• _Try it_
Could you output every record below exactly as it appears?
--- Records for the task Enclosed Below ---
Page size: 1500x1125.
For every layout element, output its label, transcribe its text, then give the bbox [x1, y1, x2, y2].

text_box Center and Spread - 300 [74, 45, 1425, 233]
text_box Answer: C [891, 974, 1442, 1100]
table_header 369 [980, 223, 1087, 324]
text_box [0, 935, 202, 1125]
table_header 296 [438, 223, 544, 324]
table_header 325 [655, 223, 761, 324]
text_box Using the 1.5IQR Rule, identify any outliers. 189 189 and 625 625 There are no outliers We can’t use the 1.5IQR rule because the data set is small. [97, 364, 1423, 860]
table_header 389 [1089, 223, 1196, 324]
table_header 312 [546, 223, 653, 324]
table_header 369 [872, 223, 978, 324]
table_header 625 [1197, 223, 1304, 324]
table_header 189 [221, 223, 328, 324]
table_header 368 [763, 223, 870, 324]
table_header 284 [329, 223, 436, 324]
--- End of Enclosed Records for the task ---
• _Answer to this task_
Page size: 1500x1125.
For every layout element, output its label, transcribe its text, then give the bbox [x1, y1, x2, y2].

text_box Center and Spread - 300 [74, 45, 1425, 233]
text_box Answer: C [891, 974, 1442, 1100]
table_header 369 [980, 223, 1087, 324]
text_box [0, 935, 202, 1125]
table_header 296 [438, 223, 544, 324]
table_header 325 [655, 223, 761, 324]
text_box Using the 1.5IQR Rule, identify any outliers. 189 189 and 625 625 There are no outliers We can’t use the 1.5IQR rule because the data set is small. [97, 364, 1423, 860]
table_header 389 [1089, 223, 1196, 324]
table_header 312 [546, 223, 653, 324]
table_header 369 [872, 223, 978, 324]
table_header 625 [1197, 223, 1304, 324]
table_header 189 [221, 223, 328, 324]
table_header 368 [763, 223, 870, 324]
table_header 284 [329, 223, 436, 324]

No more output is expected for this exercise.